About this exercise
For the entries below, repeat exactly each line starting with the one that contains "of a NHS boss" and going on through the one that contains "2,199.00 INR/ Month", and no others.

** Opening Data for the task block **

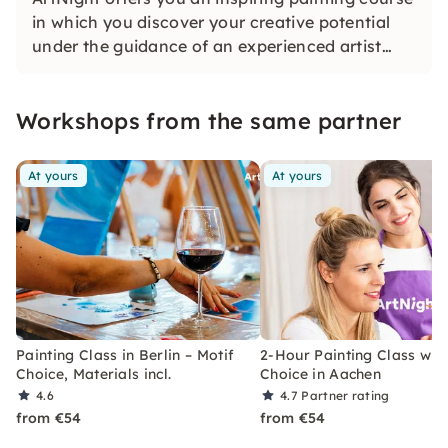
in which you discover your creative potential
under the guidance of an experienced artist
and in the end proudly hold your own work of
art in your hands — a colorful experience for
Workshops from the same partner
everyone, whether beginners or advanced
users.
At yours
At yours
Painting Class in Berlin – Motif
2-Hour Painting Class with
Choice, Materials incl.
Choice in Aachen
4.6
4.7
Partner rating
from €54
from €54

** Closing Data for the task block **
** Opening Data for the task block **

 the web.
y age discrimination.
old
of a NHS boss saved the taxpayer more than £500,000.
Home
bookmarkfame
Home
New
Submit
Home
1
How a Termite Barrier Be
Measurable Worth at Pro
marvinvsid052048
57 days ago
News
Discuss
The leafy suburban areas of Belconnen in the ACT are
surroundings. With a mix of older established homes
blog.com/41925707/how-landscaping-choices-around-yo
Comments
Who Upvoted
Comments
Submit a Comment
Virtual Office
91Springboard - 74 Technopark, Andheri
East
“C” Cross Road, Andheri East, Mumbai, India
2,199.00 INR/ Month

** Closing Data for the task block **

Completed task
of a NHS boss saved the taxpayer more than £500,000.
Home
bookmarkfame
Home
New
Submit
Home
1
How a Termite Barrier Be
Measurable Worth at Pro
marvinvsid052048
57 days ago
News
Discuss
The leafy suburban areas of Belconnen in the ACT are
surroundings. With a mix of older established homes
blog.com/41925707/how-landscaping-choices-around-yo
Comments
Who Upvoted
Comments
Submit a Comment
Virtual Office
91Springboard - 74 Technopark, Andheri
East
“C” Cross Road, Andheri East, Mumbai, India
2,199.00 INR/ Month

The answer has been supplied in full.